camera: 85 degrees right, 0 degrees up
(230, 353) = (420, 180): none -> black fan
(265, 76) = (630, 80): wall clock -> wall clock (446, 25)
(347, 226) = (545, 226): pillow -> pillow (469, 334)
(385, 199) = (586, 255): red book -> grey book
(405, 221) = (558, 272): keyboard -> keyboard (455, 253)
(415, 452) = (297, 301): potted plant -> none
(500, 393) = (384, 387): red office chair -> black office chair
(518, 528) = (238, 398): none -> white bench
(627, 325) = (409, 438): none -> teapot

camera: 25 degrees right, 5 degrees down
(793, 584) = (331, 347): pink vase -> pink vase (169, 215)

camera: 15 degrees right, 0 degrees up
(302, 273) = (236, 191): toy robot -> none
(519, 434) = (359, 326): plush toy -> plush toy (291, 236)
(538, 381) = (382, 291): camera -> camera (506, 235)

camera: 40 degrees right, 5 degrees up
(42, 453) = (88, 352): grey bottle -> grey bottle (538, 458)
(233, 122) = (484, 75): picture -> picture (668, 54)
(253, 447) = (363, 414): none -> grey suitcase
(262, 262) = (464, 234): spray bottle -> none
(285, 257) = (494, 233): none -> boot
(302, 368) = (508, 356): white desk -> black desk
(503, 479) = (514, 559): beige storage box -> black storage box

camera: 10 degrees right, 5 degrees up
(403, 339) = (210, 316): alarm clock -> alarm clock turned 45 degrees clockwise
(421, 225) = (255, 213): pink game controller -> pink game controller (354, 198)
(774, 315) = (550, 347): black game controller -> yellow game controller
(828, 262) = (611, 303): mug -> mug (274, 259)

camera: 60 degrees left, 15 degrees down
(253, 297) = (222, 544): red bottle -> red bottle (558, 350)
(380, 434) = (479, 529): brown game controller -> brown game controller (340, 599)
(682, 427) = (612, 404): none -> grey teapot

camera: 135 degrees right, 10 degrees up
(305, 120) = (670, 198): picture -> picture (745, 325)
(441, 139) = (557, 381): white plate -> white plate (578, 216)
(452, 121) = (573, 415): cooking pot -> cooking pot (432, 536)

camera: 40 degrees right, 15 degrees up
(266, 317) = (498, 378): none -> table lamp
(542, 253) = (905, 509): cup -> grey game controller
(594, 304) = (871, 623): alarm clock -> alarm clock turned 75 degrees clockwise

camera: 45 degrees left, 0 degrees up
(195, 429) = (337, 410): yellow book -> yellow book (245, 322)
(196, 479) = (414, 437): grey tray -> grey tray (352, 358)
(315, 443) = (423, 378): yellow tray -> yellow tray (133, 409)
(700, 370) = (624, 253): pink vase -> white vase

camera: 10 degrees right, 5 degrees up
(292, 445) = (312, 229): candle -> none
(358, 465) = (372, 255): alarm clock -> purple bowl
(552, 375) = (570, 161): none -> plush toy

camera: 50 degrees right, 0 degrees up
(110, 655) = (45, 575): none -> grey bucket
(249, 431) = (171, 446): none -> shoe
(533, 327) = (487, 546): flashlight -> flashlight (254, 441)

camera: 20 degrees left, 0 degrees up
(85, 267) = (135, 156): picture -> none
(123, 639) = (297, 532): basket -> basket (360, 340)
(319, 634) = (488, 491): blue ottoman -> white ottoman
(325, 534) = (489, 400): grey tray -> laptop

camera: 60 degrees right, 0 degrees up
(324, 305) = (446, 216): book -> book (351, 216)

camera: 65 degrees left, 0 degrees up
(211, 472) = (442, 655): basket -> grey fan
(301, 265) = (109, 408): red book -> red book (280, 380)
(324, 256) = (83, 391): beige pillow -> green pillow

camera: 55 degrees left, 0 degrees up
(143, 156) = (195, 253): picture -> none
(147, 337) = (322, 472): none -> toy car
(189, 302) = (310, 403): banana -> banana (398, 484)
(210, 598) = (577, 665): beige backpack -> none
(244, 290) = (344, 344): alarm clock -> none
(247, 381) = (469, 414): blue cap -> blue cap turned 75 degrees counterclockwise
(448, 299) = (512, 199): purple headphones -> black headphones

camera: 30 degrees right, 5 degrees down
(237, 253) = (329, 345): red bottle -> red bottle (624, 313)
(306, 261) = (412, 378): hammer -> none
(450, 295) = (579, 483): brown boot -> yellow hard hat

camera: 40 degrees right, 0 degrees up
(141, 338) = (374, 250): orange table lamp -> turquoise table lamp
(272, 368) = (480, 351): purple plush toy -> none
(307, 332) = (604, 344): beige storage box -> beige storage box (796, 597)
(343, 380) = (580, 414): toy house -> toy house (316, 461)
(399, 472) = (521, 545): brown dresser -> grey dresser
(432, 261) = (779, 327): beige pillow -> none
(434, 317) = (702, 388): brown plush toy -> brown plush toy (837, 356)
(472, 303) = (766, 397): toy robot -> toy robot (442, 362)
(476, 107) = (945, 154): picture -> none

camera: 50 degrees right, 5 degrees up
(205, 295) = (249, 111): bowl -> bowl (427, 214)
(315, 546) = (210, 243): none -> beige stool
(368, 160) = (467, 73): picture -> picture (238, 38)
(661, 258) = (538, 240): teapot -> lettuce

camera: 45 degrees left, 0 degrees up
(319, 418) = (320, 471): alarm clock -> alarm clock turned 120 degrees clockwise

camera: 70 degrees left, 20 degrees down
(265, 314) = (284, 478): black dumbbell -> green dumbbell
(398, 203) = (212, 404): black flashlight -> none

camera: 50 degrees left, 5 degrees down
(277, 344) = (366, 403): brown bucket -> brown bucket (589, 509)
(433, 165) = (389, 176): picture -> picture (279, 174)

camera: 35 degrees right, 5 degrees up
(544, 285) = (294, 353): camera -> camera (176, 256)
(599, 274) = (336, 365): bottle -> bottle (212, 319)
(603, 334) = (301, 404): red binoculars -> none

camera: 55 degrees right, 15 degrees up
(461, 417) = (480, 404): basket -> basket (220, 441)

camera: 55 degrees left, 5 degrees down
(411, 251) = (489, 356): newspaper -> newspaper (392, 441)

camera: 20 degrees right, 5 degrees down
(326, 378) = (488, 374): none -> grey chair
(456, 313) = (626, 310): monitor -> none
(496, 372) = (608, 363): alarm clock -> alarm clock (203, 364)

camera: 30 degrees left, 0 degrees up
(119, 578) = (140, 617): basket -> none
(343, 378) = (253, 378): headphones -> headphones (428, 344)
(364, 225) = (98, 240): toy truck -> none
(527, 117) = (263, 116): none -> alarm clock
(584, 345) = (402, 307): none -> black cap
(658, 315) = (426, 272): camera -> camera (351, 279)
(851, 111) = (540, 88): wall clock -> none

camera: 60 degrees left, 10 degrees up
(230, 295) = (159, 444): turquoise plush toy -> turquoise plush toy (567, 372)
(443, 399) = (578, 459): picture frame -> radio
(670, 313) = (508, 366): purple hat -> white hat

* * *

## Task statement
Look through the material above for the string "book" and copy each line that has it.

## Solution
(385, 199) = (586, 255): red book -> grey book
(195, 429) = (337, 410): yellow book -> yellow book (245, 322)
(324, 305) = (446, 216): book -> book (351, 216)
(301, 265) = (109, 408): red book -> red book (280, 380)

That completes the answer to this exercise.